I have no idea....but GREAT fish!!!!


----------



## Cobra (Sep 25, 2004)

Yellow highback peruvian diamond xingu.
LOL just kidding...........who knows, do u know what region it is from? Otherwise its impossible to tell.


----------



## jan (Apr 24, 2004)

It's just a rhombeus. Without the collecting point you won't be able to tell what kind.
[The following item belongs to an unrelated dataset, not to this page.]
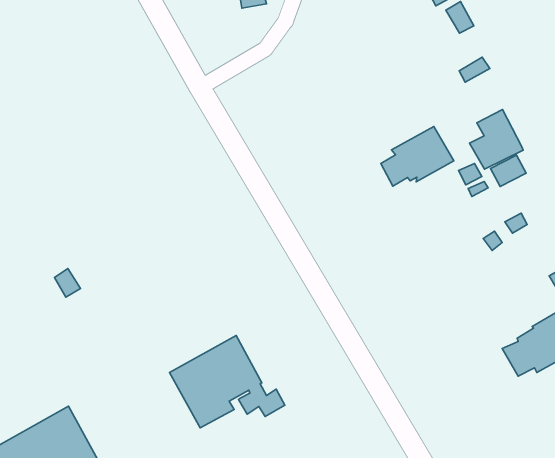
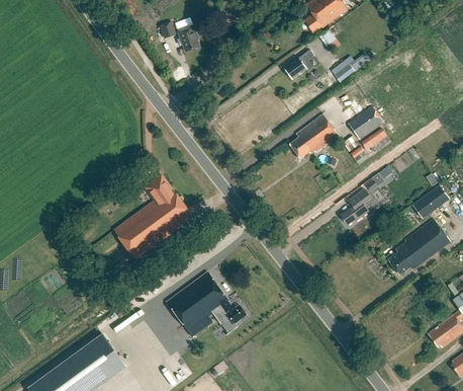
building: none -> [284,50,314,80]
building: none -> [114,175,192,258]
building: none -> [341,188,372,224]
But he looks great


----------



## Gordeez (Sep 21, 2003)

Its a rhombeus.









Seriously though, Like Jan said, without the river it was located from,
cant really pin-point it.


----------



## Fomoris (Mar 13, 2005)

Everything has been said









BTW, very nice Rhom









But wrong forum for an IDing...


----------



## Guru (Apr 20, 2004)

how big is it


----------



## Joga Bonito (Oct 30, 2004)

a rhom is a rhom


----------



## STREGA (Mar 13, 2005)

THE X- RHOM is 7 inches long,it comes from eastern brazil that is all i know.


----------



## STREGA (Mar 13, 2005)

thanks henry for your input, that is really an intelligent reply!!


----------



## Joga Bonito (Oct 30, 2004)

STREGA said:


> thanks henry for your input, that is really an intelligent reply!!
> [snapback]1094078[/snapback]​


no problem


----------